Consigne 1 — Résumez en deux phrases l'extrait du débat sur la nomination des membres du CSA.
Consigne 2 — Traduisez en anglais cette phrase de l'extrait du débat sur le CSA : « Enfin, comme le montrent les nominations récemment intervenues à l’INA, à Arte France et à France Culture, le seul critère qui vaille à nos yeux est la compétence. »

M. Dominique Richard – N’est-ce pas porter atteinte à la mémoire de François Mitterrand (Exclamations sur les bancs du groupe socialiste) que de vouloir, pour des raisons conjoncturelles, modifier le mode de nomination des membres de la Haute Autorité qu’il avait voulu ? Sur le fond, notre conception du CSA ne nous conduirait en aucun cas à vouloir substituer à la nomination de ses membres par les institutions républicaines des nominations par les groupes politiques. Enfin, comme le montrent les nominations récemment intervenues à l’INA, à Arte France et à France Culture, le seul critère qui vaille à nos yeux est la compétence.

M. Michel Françaix – Elles ont été faites pour donner des gages ! ((Protestations sur les bancs du groupe UMP)

M. Frédéric Dutoit – L’amendement a pour grand mérite d’ouvrir le débat sur la nomination des membres du CSA, institution dont les missions ne cessent de gagner en importance et dont le présent projet renforcera encore les responsabilités. Sans mettre en cause l’indépendance d’esprit de chacun des membres du CSA, je considère également que le mode de nomination actuel est archaïque…

M. Dominique Richard - C’est la gauche qui l’a voulu !

M. Frédéric Dutoit - …mais je ne suis pas favorable à la proposition de mes amis socialistes, qui aurait pour effet de renforcer la bipolarisation politique de la société française alors qu’elle devrait être représentée dans toute sa diversité. La réflexion doit donc se poursuivre et je ne doute pas que lorsque l’opposition actuelle sera la majorité, le consensus se fera.

Lignes enregistrées —
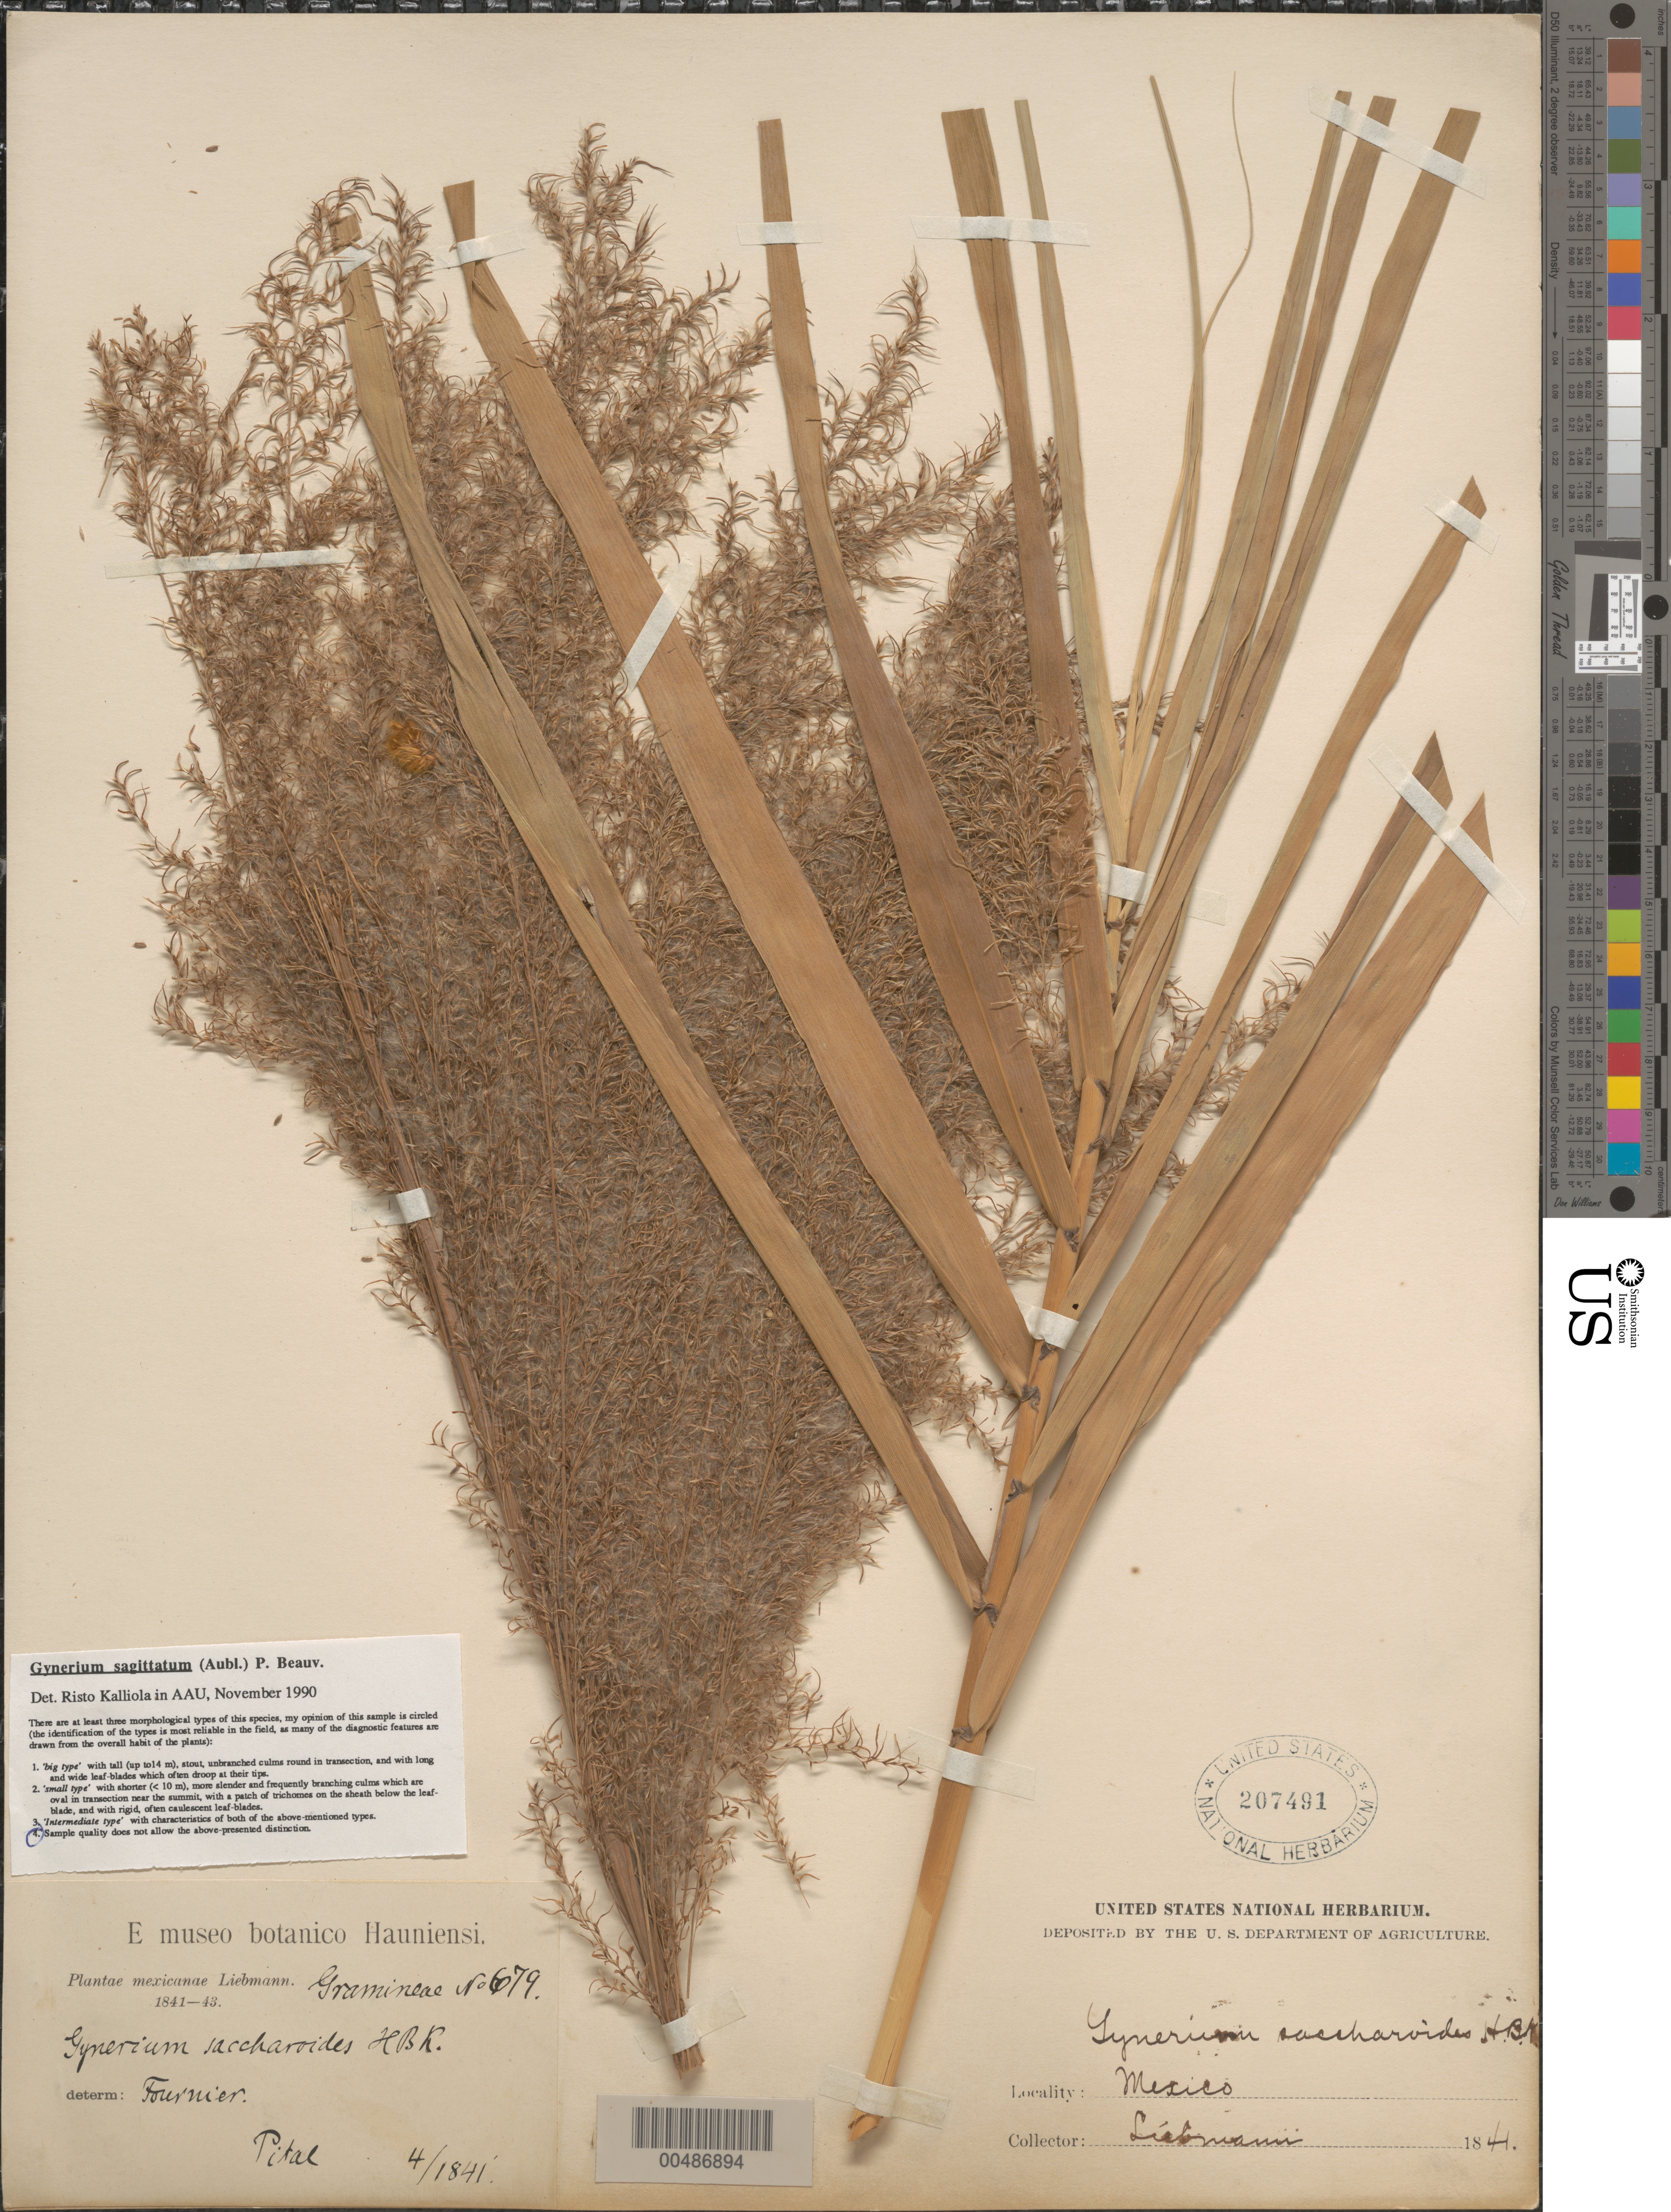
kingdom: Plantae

--

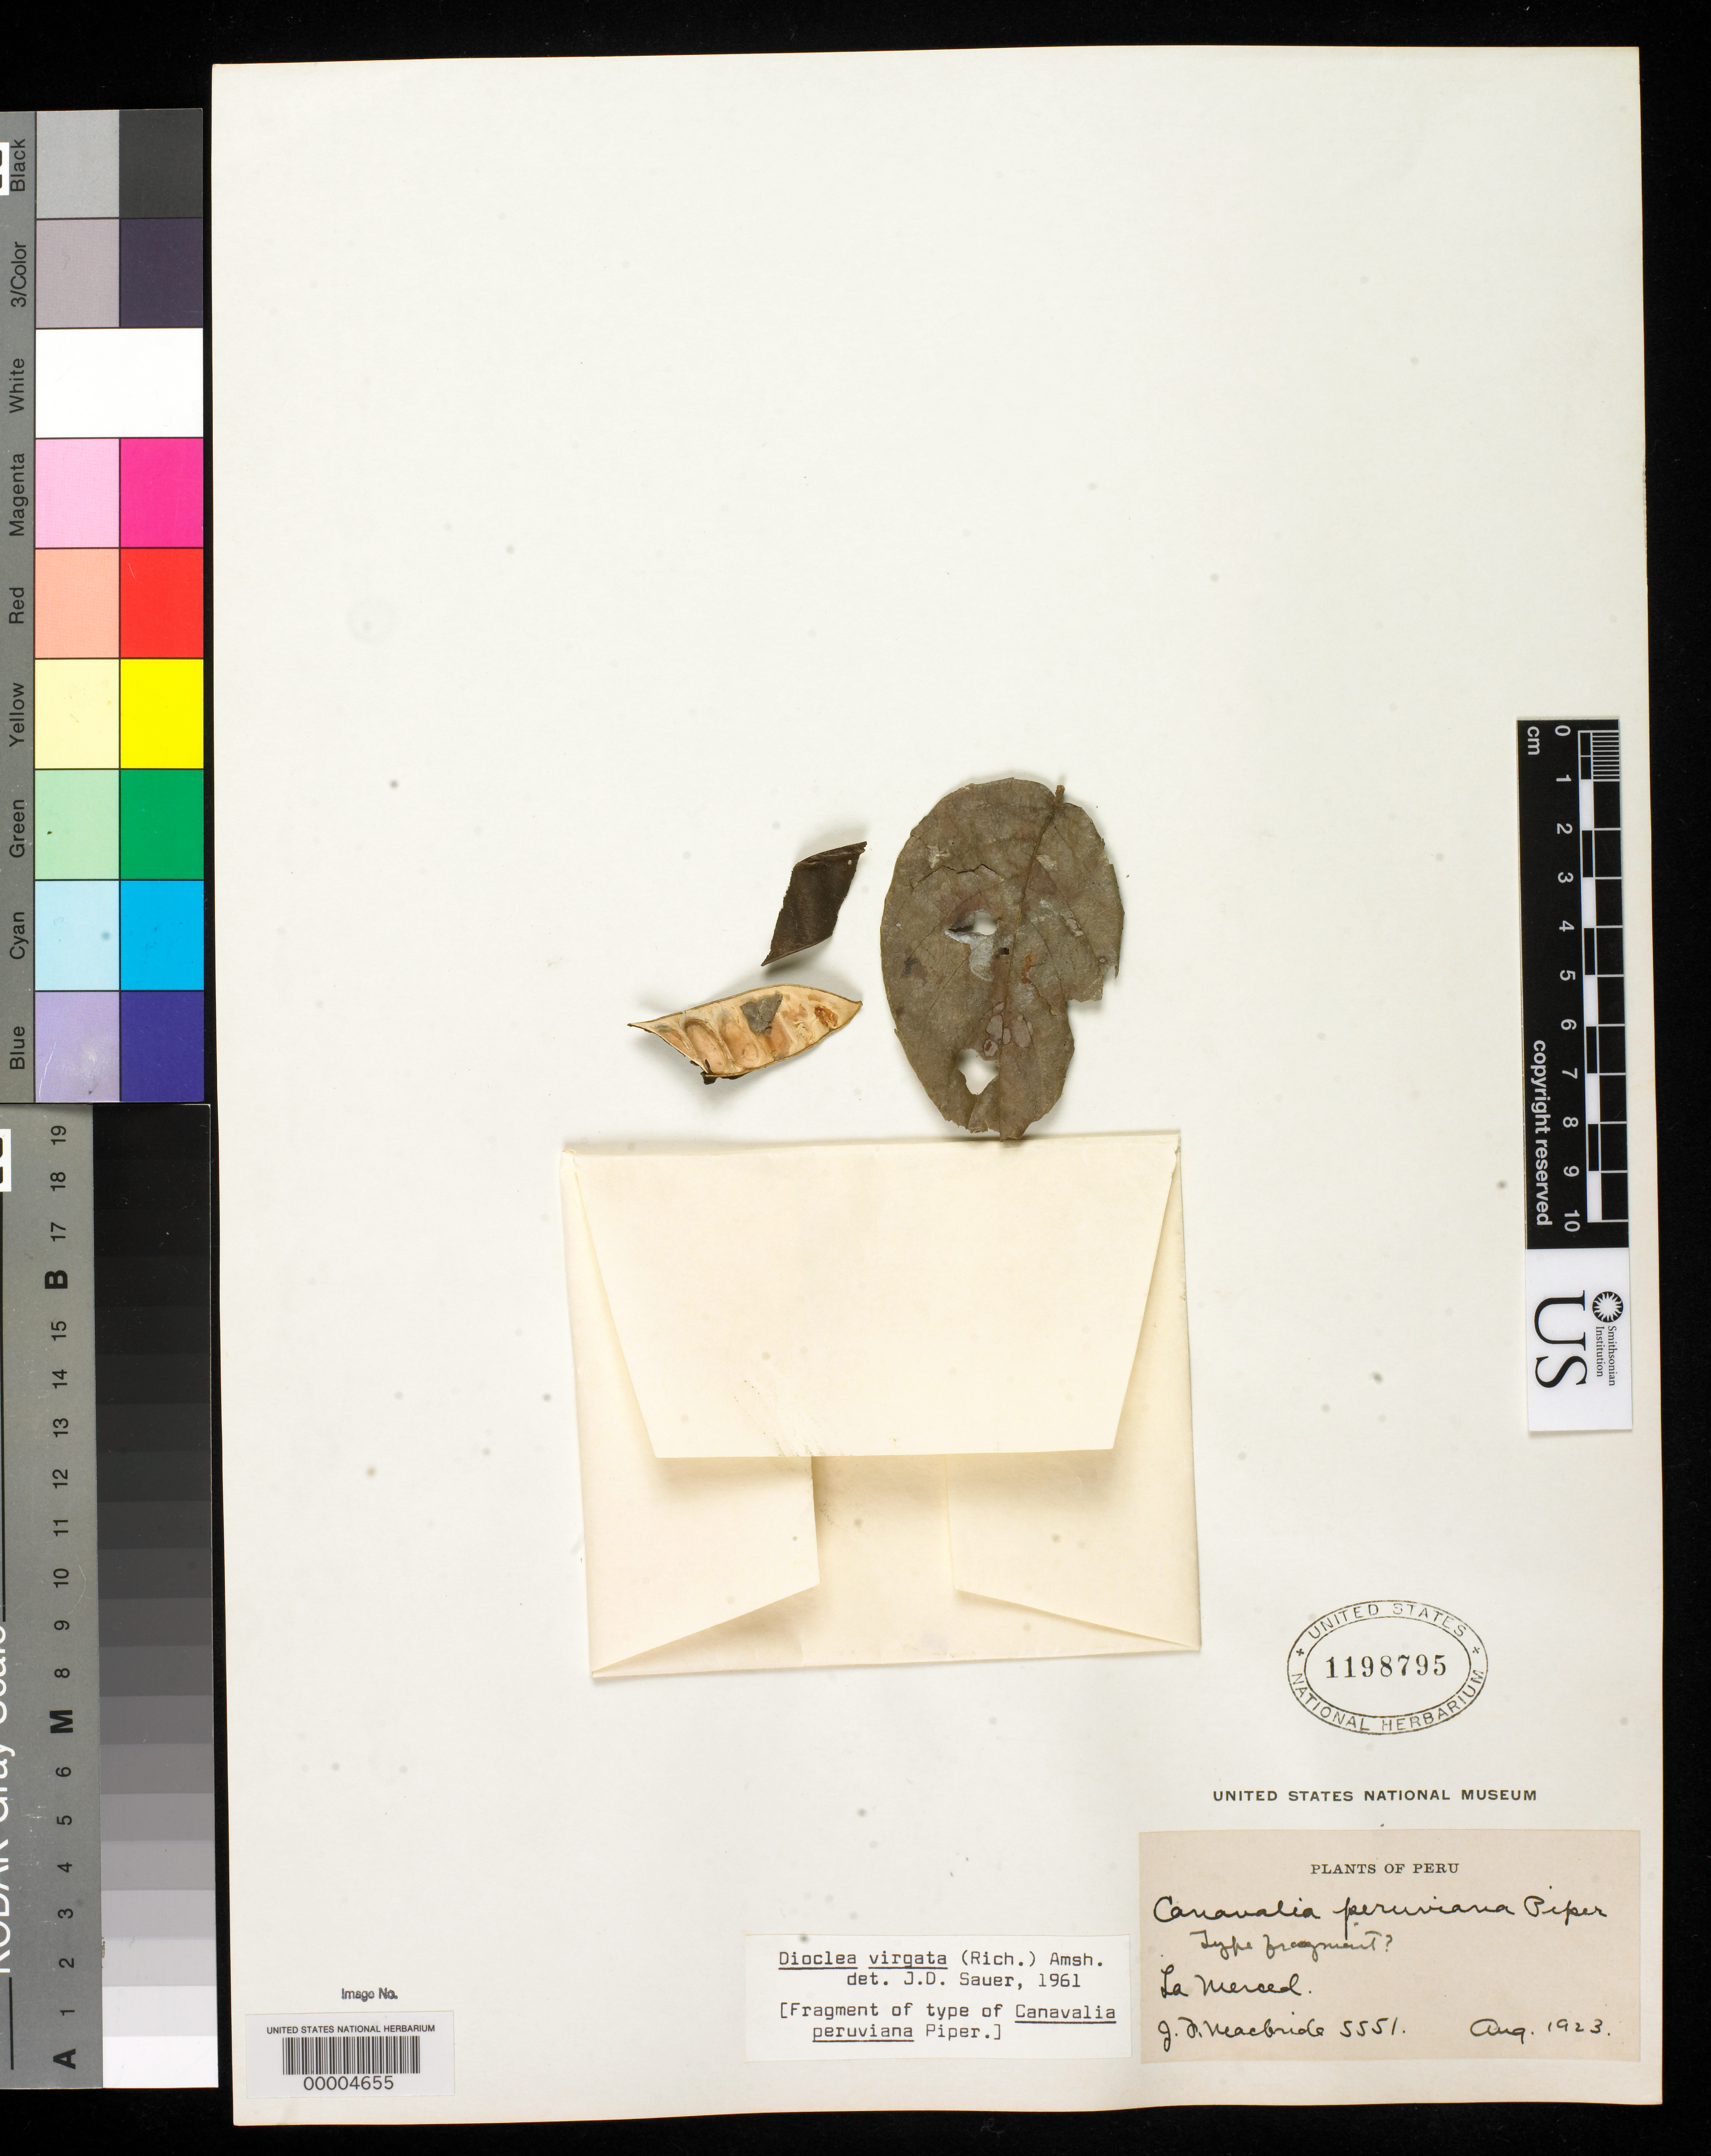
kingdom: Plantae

Résultat 1 — Dominique Richard refuse de modifier le mode de nomination des membres du CSA, écarte l'idée de nominations par les groupes politiques et affirme que le seul critère qui vaille est la compétence. Frédéric Dutoit juge le mode actuel archaïque mais s'oppose à la proposition socialiste, qui renforcerait selon lui la bipolarisation politique, et estime que la réflexion doit se poursuivre.

Résultat 2 — Finally, as the recent appointments at INA, Arte France and France Culture show, the only criterion that counts in our view is competence.